◆ Work request
Please set down the data word for word; images do not go in the copy.

◆ Supplied data
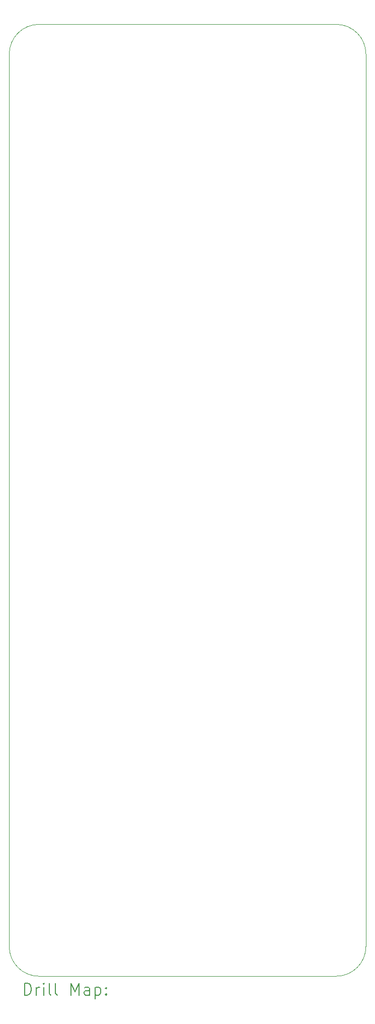
<source format=gbr>
%TF.GenerationSoftware,KiCad,Pcbnew,7.0.11*%
%TF.CreationDate,2024-08-26T15:04:34-04:00*%
%TF.ProjectId,cluster-pcb,636c7573-7465-4722-9d70-63622e6b6963,1.1*%
%TF.SameCoordinates,Original*%
%TF.FileFunction,Drillmap*%
%TF.FilePolarity,Positive*%
%FSLAX45Y45*%
G04 Gerber Fmt 4.5, Leading zero omitted, Abs format (unit mm)*
G04 Created by KiCad (PCBNEW 7.0.11) date 2024-08-26 15:04:34*
%MOMM*%
%LPD*%
G01*
G04 APERTURE LIST*
%ADD10C,0.100000*%
%ADD11C,0.200000*%
G04 APERTURE END LIST*
D10*
X7740000Y-2160000D02*
G75*
G03*
X7240000Y-2660000I0J-500000D01*
G01*
X7240000Y-17660000D02*
X7240000Y-2660000D01*
X13240000Y-2660000D02*
X13240000Y-17660000D01*
X12740000Y-18160000D02*
G75*
G03*
X13240000Y-17660000I0J500000D01*
G01*
X13240000Y-2660000D02*
G75*
G03*
X12740000Y-2160000I-500000J0D01*
G01*
X7240000Y-17660000D02*
G75*
G03*
X7740000Y-18160000I500000J0D01*
G01*
X12740000Y-18160000D02*
X7740000Y-18160000D01*
X7740000Y-2160000D02*
X12740000Y-2160000D01*
D11*
X7495777Y-18476484D02*
X7495777Y-18276484D01*
X7495777Y-18276484D02*
X7543396Y-18276484D01*
X7543396Y-18276484D02*
X7571967Y-18286008D01*
X7571967Y-18286008D02*
X7591015Y-18305055D01*
X7591015Y-18305055D02*
X7600539Y-18324103D01*
X7600539Y-18324103D02*
X7610062Y-18362198D01*
X7610062Y-18362198D02*
X7610062Y-18390770D01*
X7610062Y-18390770D02*
X7600539Y-18428865D01*
X7600539Y-18428865D02*
X7591015Y-18447912D01*
X7591015Y-18447912D02*
X7571967Y-18466960D01*
X7571967Y-18466960D02*
X7543396Y-18476484D01*
X7543396Y-18476484D02*
X7495777Y-18476484D01*
X7695777Y-18476484D02*
X7695777Y-18343150D01*
X7695777Y-18381246D02*
X7705301Y-18362198D01*
X7705301Y-18362198D02*
X7714824Y-18352674D01*
X7714824Y-18352674D02*
X7733872Y-18343150D01*
X7733872Y-18343150D02*
X7752920Y-18343150D01*
X7819586Y-18476484D02*
X7819586Y-18343150D01*
X7819586Y-18276484D02*
X7810062Y-18286008D01*
X7810062Y-18286008D02*
X7819586Y-18295531D01*
X7819586Y-18295531D02*
X7829110Y-18286008D01*
X7829110Y-18286008D02*
X7819586Y-18276484D01*
X7819586Y-18276484D02*
X7819586Y-18295531D01*
X7943396Y-18476484D02*
X7924348Y-18466960D01*
X7924348Y-18466960D02*
X7914824Y-18447912D01*
X7914824Y-18447912D02*
X7914824Y-18276484D01*
X8048158Y-18476484D02*
X8029110Y-18466960D01*
X8029110Y-18466960D02*
X8019586Y-18447912D01*
X8019586Y-18447912D02*
X8019586Y-18276484D01*
X8276729Y-18476484D02*
X8276729Y-18276484D01*
X8276729Y-18276484D02*
X8343396Y-18419341D01*
X8343396Y-18419341D02*
X8410063Y-18276484D01*
X8410063Y-18276484D02*
X8410063Y-18476484D01*
X8591015Y-18476484D02*
X8591015Y-18371722D01*
X8591015Y-18371722D02*
X8581491Y-18352674D01*
X8581491Y-18352674D02*
X8562444Y-18343150D01*
X8562444Y-18343150D02*
X8524348Y-18343150D01*
X8524348Y-18343150D02*
X8505301Y-18352674D01*
X8591015Y-18466960D02*
X8571967Y-18476484D01*
X8571967Y-18476484D02*
X8524348Y-18476484D01*
X8524348Y-18476484D02*
X8505301Y-18466960D01*
X8505301Y-18466960D02*
X8495777Y-18447912D01*
X8495777Y-18447912D02*
X8495777Y-18428865D01*
X8495777Y-18428865D02*
X8505301Y-18409817D01*
X8505301Y-18409817D02*
X8524348Y-18400293D01*
X8524348Y-18400293D02*
X8571967Y-18400293D01*
X8571967Y-18400293D02*
X8591015Y-18390770D01*
X8686253Y-18343150D02*
X8686253Y-18543150D01*
X8686253Y-18352674D02*
X8705301Y-18343150D01*
X8705301Y-18343150D02*
X8743396Y-18343150D01*
X8743396Y-18343150D02*
X8762444Y-18352674D01*
X8762444Y-18352674D02*
X8771967Y-18362198D01*
X8771967Y-18362198D02*
X8781491Y-18381246D01*
X8781491Y-18381246D02*
X8781491Y-18438389D01*
X8781491Y-18438389D02*
X8771967Y-18457436D01*
X8771967Y-18457436D02*
X8762444Y-18466960D01*
X8762444Y-18466960D02*
X8743396Y-18476484D01*
X8743396Y-18476484D02*
X8705301Y-18476484D01*
X8705301Y-18476484D02*
X8686253Y-18466960D01*
X8867205Y-18457436D02*
X8876729Y-18466960D01*
X8876729Y-18466960D02*
X8867205Y-18476484D01*
X8867205Y-18476484D02*
X8857682Y-18466960D01*
X8857682Y-18466960D02*
X8867205Y-18457436D01*
X8867205Y-18457436D02*
X8867205Y-18476484D01*
X8867205Y-18352674D02*
X8876729Y-18362198D01*
X8876729Y-18362198D02*
X8867205Y-18371722D01*
X8867205Y-18371722D02*
X8857682Y-18362198D01*
X8857682Y-18362198D02*
X8867205Y-18352674D01*
X8867205Y-18352674D02*
X8867205Y-18371722D01*
M02*

</source>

◆ Finished exercise
<source format=gbr>
%TF.GenerationSoftware,KiCad,Pcbnew,7.0.11*%
%TF.CreationDate,2024-08-26T15:04:34-04:00*%
%TF.ProjectId,cluster-pcb,636c7573-7465-4722-9d70-63622e6b6963,1.1*%
%TF.SameCoordinates,Original*%
%TF.FileFunction,Drillmap*%
%TF.FilePolarity,Positive*%
%FSLAX45Y45*%
G04 Gerber Fmt 4.5, Leading zero omitted, Abs format (unit mm)*
G04 Created by KiCad (PCBNEW 7.0.11) date 2024-08-26 15:04:34*
%MOMM*%
%LPD*%
G01*
G04 APERTURE LIST*
%ADD10C,0.100000*%
%ADD11C,0.200000*%
G04 APERTURE END LIST*
D10*
X7740000Y-2160000D02*
G75*
G03*
X7240000Y-2660000I0J-500000D01*
G01*
X7240000Y-17660000D02*
X7240000Y-2660000D01*
X13240000Y-2660000D02*
X13240000Y-17660000D01*
X12740000Y-18160000D02*
G75*
G03*
X13240000Y-17660000I0J500000D01*
G01*
X13240000Y-2660000D02*
G75*
G03*
X12740000Y-2160000I-500000J0D01*
G01*
X7240000Y-17660000D02*
G75*
G03*
X7740000Y-18160000I500000J0D01*
G01*
X12740000Y-18160000D02*
X7740000Y-18160000D01*
X7740000Y-2160000D02*
X12740000Y-2160000D01*
D11*
X7495777Y-18476484D02*
X7495777Y-18276484D01*
X7495777Y-18276484D02*
X7543396Y-18276484D01*
X7543396Y-18276484D02*
X7571967Y-18286008D01*
X7571967Y-18286008D02*
X7591015Y-18305055D01*
X7591015Y-18305055D02*
X7600539Y-18324103D01*
X7600539Y-18324103D02*
X7610062Y-18362198D01*
X7610062Y-18362198D02*
X7610062Y-18390770D01*
X7610062Y-18390770D02*
X7600539Y-18428865D01*
X7600539Y-18428865D02*
X7591015Y-18447912D01*
X7591015Y-18447912D02*
X7571967Y-18466960D01*
X7571967Y-18466960D02*
X7543396Y-18476484D01*
X7543396Y-18476484D02*
X7495777Y-18476484D01*
X7695777Y-18476484D02*
X7695777Y-18343150D01*
X7695777Y-18381246D02*
X7705301Y-18362198D01*
X7705301Y-18362198D02*
X7714824Y-18352674D01*
X7714824Y-18352674D02*
X7733872Y-18343150D01*
X7733872Y-18343150D02*
X7752920Y-18343150D01*
X7819586Y-18476484D02*
X7819586Y-18343150D01*
X7819586Y-18276484D02*
X7810062Y-18286008D01*
X7810062Y-18286008D02*
X7819586Y-18295531D01*
X7819586Y-18295531D02*
X7829110Y-18286008D01*
X7829110Y-18286008D02*
X7819586Y-18276484D01*
X7819586Y-18276484D02*
X7819586Y-18295531D01*
X7943396Y-18476484D02*
X7924348Y-18466960D01*
X7924348Y-18466960D02*
X7914824Y-18447912D01*
X7914824Y-18447912D02*
X7914824Y-18276484D01*
X8048158Y-18476484D02*
X8029110Y-18466960D01*
X8029110Y-18466960D02*
X8019586Y-18447912D01*
X8019586Y-18447912D02*
X8019586Y-18276484D01*
X8276729Y-18476484D02*
X8276729Y-18276484D01*
X8276729Y-18276484D02*
X8343396Y-18419341D01*
X8343396Y-18419341D02*
X8410063Y-18276484D01*
X8410063Y-18276484D02*
X8410063Y-18476484D01*
X8591015Y-18476484D02*
X8591015Y-18371722D01*
X8591015Y-18371722D02*
X8581491Y-18352674D01*
X8581491Y-18352674D02*
X8562444Y-18343150D01*
X8562444Y-18343150D02*
X8524348Y-18343150D01*
X8524348Y-18343150D02*
X8505301Y-18352674D01*
X8591015Y-18466960D02*
X8571967Y-18476484D01*
X8571967Y-18476484D02*
X8524348Y-18476484D01*
X8524348Y-18476484D02*
X8505301Y-18466960D01*
X8505301Y-18466960D02*
X8495777Y-18447912D01*
X8495777Y-18447912D02*
X8495777Y-18428865D01*
X8495777Y-18428865D02*
X8505301Y-18409817D01*
X8505301Y-18409817D02*
X8524348Y-18400293D01*
X8524348Y-18400293D02*
X8571967Y-18400293D01*
X8571967Y-18400293D02*
X8591015Y-18390770D01*
X8686253Y-18343150D02*
X8686253Y-18543150D01*
X8686253Y-18352674D02*
X8705301Y-18343150D01*
X8705301Y-18343150D02*
X8743396Y-18343150D01*
X8743396Y-18343150D02*
X8762444Y-18352674D01*
X8762444Y-18352674D02*
X8771967Y-18362198D01*
X8771967Y-18362198D02*
X8781491Y-18381246D01*
X8781491Y-18381246D02*
X8781491Y-18438389D01*
X8781491Y-18438389D02*
X8771967Y-18457436D01*
X8771967Y-18457436D02*
X8762444Y-18466960D01*
X8762444Y-18466960D02*
X8743396Y-18476484D01*
X8743396Y-18476484D02*
X8705301Y-18476484D01*
X8705301Y-18476484D02*
X8686253Y-18466960D01*
X8867205Y-18457436D02*
X8876729Y-18466960D01*
X8876729Y-18466960D02*
X8867205Y-18476484D01*
X8867205Y-18476484D02*
X8857682Y-18466960D01*
X8857682Y-18466960D02*
X8867205Y-18457436D01*
X8867205Y-18457436D02*
X8867205Y-18476484D01*
X8867205Y-18352674D02*
X8876729Y-18362198D01*
X8876729Y-18362198D02*
X8867205Y-18371722D01*
X8867205Y-18371722D02*
X8857682Y-18362198D01*
X8857682Y-18362198D02*
X8867205Y-18352674D01*
X8867205Y-18352674D02*
X8867205Y-18371722D01*
M02*

</source>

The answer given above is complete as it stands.